YouTube is currently testing a novel hum-to-search feature on Android devices.
This innovative feature allows users to hum or record a portion of a song in order to search for it on YouTube. If you are part of the experimental group for this feature, you can hum or record at least three seconds of the song, and Google will attempt to identify it. Once the song is identified, relevant content related to that song will be displayed. Essentially, this feature mirrors the concept of Shazam, a music identification service owned by Apple.
Initially, not everyone will have access to this experiment. Google has stated that it will be rolled out to “a small percentage of people worldwide who use YouTube on Android devices.”

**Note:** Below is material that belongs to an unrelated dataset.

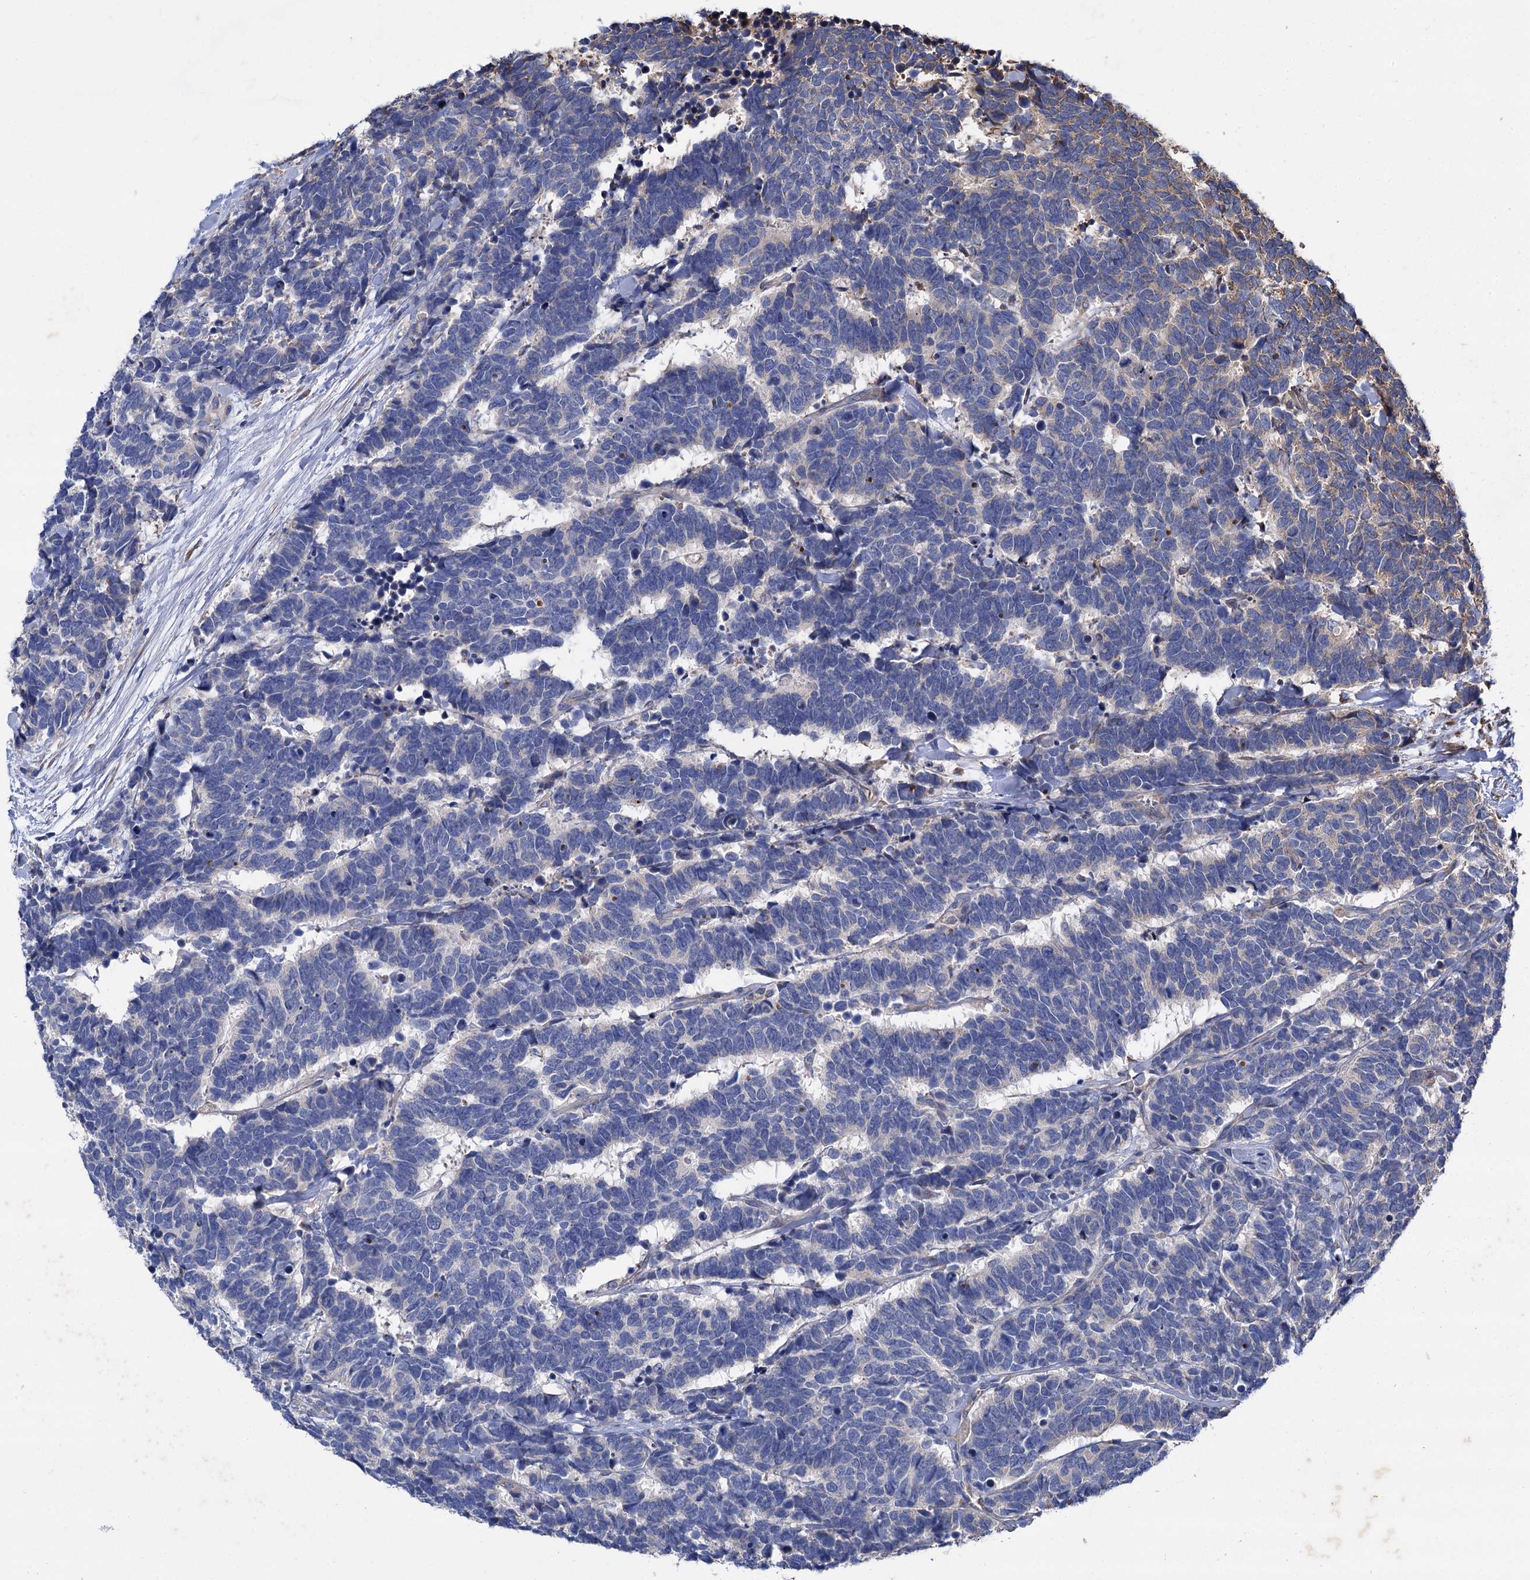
{"staining": {"intensity": "negative", "quantity": "none", "location": "none"}, "tissue": "carcinoid", "cell_type": "Tumor cells", "image_type": "cancer", "snomed": [{"axis": "morphology", "description": "Carcinoma, NOS"}, {"axis": "morphology", "description": "Carcinoid, malignant, NOS"}, {"axis": "topography", "description": "Urinary bladder"}], "caption": "The micrograph shows no staining of tumor cells in carcinoid.", "gene": "LINS1", "patient": {"sex": "male", "age": 57}}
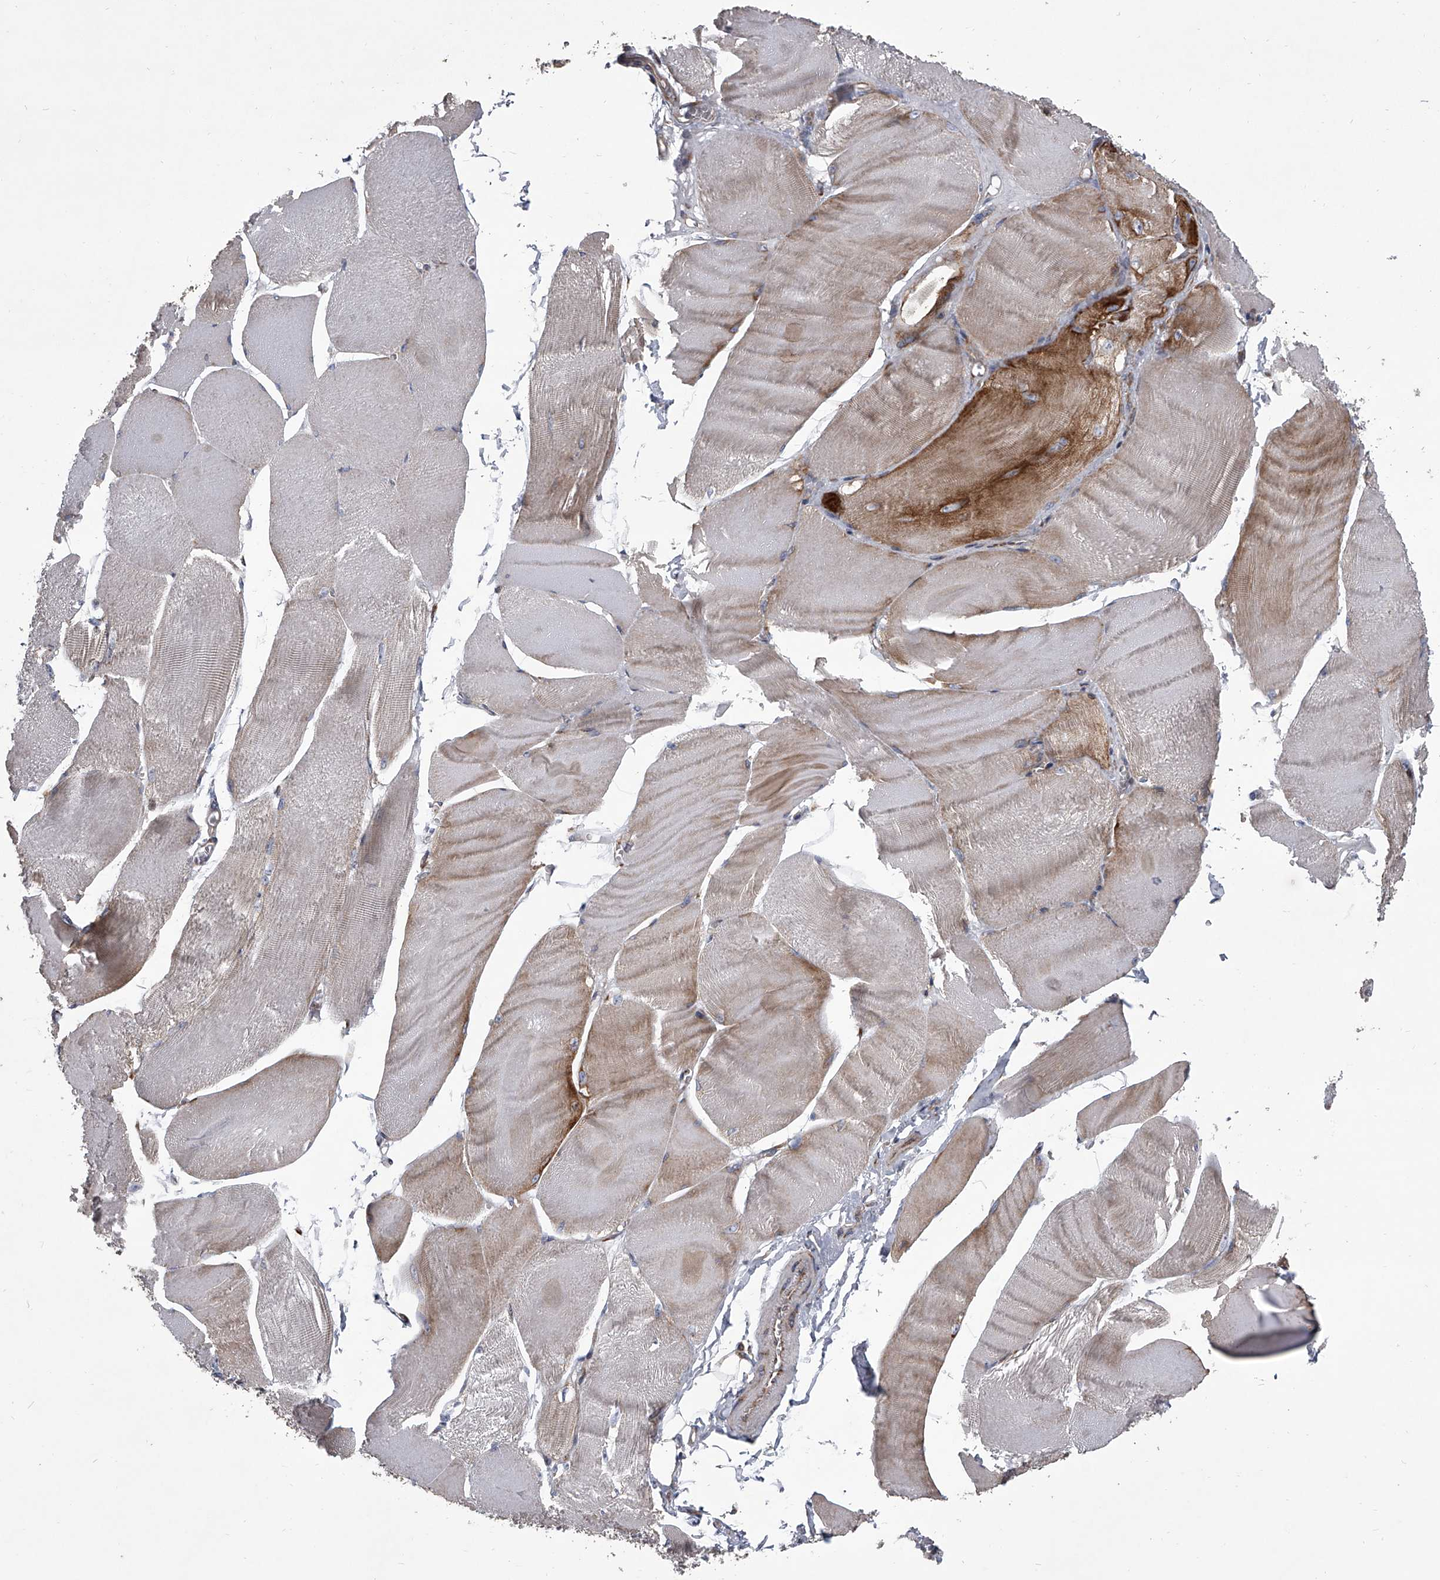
{"staining": {"intensity": "moderate", "quantity": "25%-75%", "location": "cytoplasmic/membranous"}, "tissue": "skeletal muscle", "cell_type": "Myocytes", "image_type": "normal", "snomed": [{"axis": "morphology", "description": "Normal tissue, NOS"}, {"axis": "morphology", "description": "Basal cell carcinoma"}, {"axis": "topography", "description": "Skeletal muscle"}], "caption": "A brown stain shows moderate cytoplasmic/membranous expression of a protein in myocytes of benign human skeletal muscle. (Stains: DAB in brown, nuclei in blue, Microscopy: brightfield microscopy at high magnification).", "gene": "ZC3H15", "patient": {"sex": "female", "age": 64}}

Interestingly, this concept isn’t entirely new for Google. It had previously introduced a hum-to-search feature in the Google app and Google Assistant back in 2020. Google confirmed to TechCrunch that the technology behind the YouTube version is the same, but it has been optimized for faster performance compared to the Google version, which requires 10–15 seconds to identify a song.
In addition to this, Google is also testing another feature for YouTube. This feature involves grouping multiple uploads from a single creator into a special “channel shelf” within the subscriptions feed. The aim behind this experimentation is to simplify content discovery for viewers, reduce the pressure on creators to upload frequently, and enhance viewer engagement. This feature will initially be rolled out to a limited number of users.
In summary, YouTube’s ongoing experiments include a hum-to-search song identification feature that is being tested on Android devices, alongside an effort to streamline content discovery through a consolidated upload display for select creators.